[WORK REQUEST] Return the lines of the material below verbatim, starting at the line that contains "white pieces of" and ending at the line that contains "[0, 6, 40, 32]", both included.

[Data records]
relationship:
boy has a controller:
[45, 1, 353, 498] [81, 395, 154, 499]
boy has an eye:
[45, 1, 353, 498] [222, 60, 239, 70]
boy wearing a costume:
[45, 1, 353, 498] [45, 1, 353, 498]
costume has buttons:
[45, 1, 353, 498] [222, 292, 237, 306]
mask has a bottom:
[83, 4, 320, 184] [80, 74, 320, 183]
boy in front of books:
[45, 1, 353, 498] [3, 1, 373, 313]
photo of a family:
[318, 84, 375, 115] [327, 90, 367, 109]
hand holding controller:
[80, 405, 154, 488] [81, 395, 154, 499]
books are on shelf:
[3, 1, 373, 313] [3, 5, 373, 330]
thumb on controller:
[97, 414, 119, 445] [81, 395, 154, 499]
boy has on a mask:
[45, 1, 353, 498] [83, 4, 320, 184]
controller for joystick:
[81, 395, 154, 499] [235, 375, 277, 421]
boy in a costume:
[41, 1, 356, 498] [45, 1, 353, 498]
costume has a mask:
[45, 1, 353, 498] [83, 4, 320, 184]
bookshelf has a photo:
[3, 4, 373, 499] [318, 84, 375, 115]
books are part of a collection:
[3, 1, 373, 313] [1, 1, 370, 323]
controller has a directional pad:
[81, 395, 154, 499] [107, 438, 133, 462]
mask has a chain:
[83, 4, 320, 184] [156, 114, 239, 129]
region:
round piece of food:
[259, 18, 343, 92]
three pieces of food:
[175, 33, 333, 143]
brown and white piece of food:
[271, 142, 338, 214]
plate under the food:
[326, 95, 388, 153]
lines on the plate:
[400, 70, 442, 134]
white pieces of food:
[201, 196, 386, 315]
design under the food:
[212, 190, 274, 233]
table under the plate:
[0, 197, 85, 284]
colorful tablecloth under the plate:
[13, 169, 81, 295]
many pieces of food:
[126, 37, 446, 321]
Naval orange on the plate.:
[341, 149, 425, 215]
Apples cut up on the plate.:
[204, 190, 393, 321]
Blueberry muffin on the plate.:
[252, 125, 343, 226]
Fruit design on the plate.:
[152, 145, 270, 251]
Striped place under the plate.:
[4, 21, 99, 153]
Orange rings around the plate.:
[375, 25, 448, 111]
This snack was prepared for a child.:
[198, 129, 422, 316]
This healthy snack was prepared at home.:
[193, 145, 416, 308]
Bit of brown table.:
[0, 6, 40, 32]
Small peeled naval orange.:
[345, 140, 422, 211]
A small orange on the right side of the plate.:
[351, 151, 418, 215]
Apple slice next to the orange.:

[ANSWER AREA]
white pieces of food:
[201, 196, 386, 315]
design under the food:
[212, 190, 274, 233]
table under the plate:
[0, 197, 85, 284]
colorful tablecloth under the plate:
[13, 169, 81, 295]
many pieces of food:
[126, 37, 446, 321]
Naval orange on the plate.:
[341, 149, 425, 215]
Apples cut up on the plate.:
[204, 190, 393, 321]
Blueberry muffin on the plate.:
[252, 125, 343, 226]
Fruit design on the plate.:
[152, 145, 270, 251]
Striped place under the plate.:
[4, 21, 99, 153]
Orange rings around the plate.:
[375, 25, 448, 111]
This snack was prepared for a child.:
[198, 129, 422, 316]
This healthy snack was prepared at home.:
[193, 145, 416, 308]
Bit of brown table.:
[0, 6, 40, 32]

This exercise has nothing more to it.